It was wonderful to hear, first hand, Professor Mohammad Yunus[1] speak about his experiences in setting up the Grameen Bank, the challenges he currently faces and his reflections and philosophy at NESTA this week.
For anyone who has not heard it, his story of encountering loan sharks operating in villages, his experience of the reluctance of traditional organizations to step in and provide loans to poor people and stumbling into doing something about it himself is more than compelling. Fresh from university he discovered loan shark practice. He investigated it in one village finding 42 people in debt to the loan sharks. Debt from which it was seemingly impossible to escape. This happened around 40 years ago, but it is still shocking to think that the sum total of the debt, owed by all 42, was $27. For that sum people were kept in debt and additional misery.
Of course Professor Yunus gave the people the $27 to pay off the debt and went about providing micro-loans and while ‘traditional’ banks said impoverished people would never pay them back, the history of Grameen suggests otherwise.
There’s something funny going on here – articles and research on charitable gifts have suggested that by some measures, those with less are more generous in their giving than the better off. Generosity and trust-worthiness in repayment are not the sole preserve of the well off.
I idly wondered if there any parallels in education. Is there anyone who approaches education such that a learning debt is maintained and learners just have to keep coming back never quite reaching their potential or developing their knowledge and skills sufficiently? Of course we might think about that in terms of the costs of some parts of education. Or we might reflect upon it in terms of the way in which knowledge is “given out” at a pace that suits teaching rather than learning.
Liam Black, who interviewed Professor Yunus, told the story of visiting the Grameen Bank with a colleague who observed “This isn’t a bank, it’s a dignity engine”. I wonder if schools can be viewed as knowledge repositories or dignity engines and which role is the more powerful and more compelling. And those thoughts brought me to Notschool.net, run by the Inclusion Trust.
Not.school.net[2] was established to support learning among those who had been excluded from school. The path to school exclusion, I suspect, is not something that is enjoyed by any of its actors, whether on the side of the learner, the parents and guardians or school teachers. Many different reasons will be given for exclusion with a range of root causes.
At Notschool.net, roles are not of teacher and pupil, but of expert and researcher. So relationships are not traditional. Curriculum is not imposed but negotiated. So if the researcher’s interests are in Chinese language and trombone, the experts are found to support the researcher’s learning.
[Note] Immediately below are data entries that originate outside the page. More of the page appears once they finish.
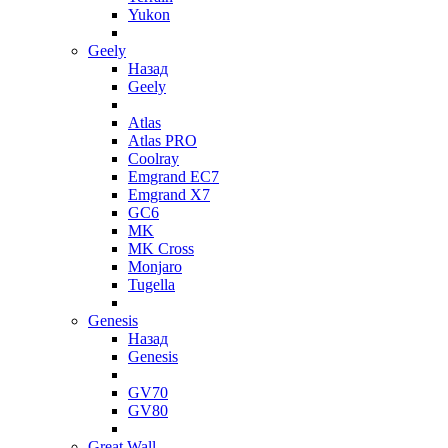
Yukon
Geely
Назад
Geely
Atlas
Atlas PRO
Coolray
Emgrand EC7
Emgrand X7
GC6
MK
MK Cross
Monjaro
Tugella
Genesis
Назад
Genesis
GV70
GV80
Great Wall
A computer is given, together with broadband access to the internet as most of the learning happens on-line and through joining Notschool.net’s online community.
Jean Johnson, Notschool.net’s Chief Executive, reported that some 98% of Notschool researchers re-engage in learning and achieve a formally recognised award in the national qualifications framework. Something like 50% of Notschool.net graduates plan to go on college.
Spot the parts of the Notschool.net’s success story that seem “dignity engine-like” and reap similar rewards in the social benefits that are achieved.
Perhaps there’s a lot more of what we tend to call “learner voice” or “student voice”, diminishing it in the process, that perhaps should be considered in “dignity engine” terms. Some may consider that the credibility of formal schooling will continue to be challenged unless we pay greater attention to learner’s voices and accept its influence on curricula and ownership of education.
When Professor Yunus reflected on selfish and selfless models of capitalism and banking and the balance between them, I wondered whether there are some challenging parallels with teaching and learning.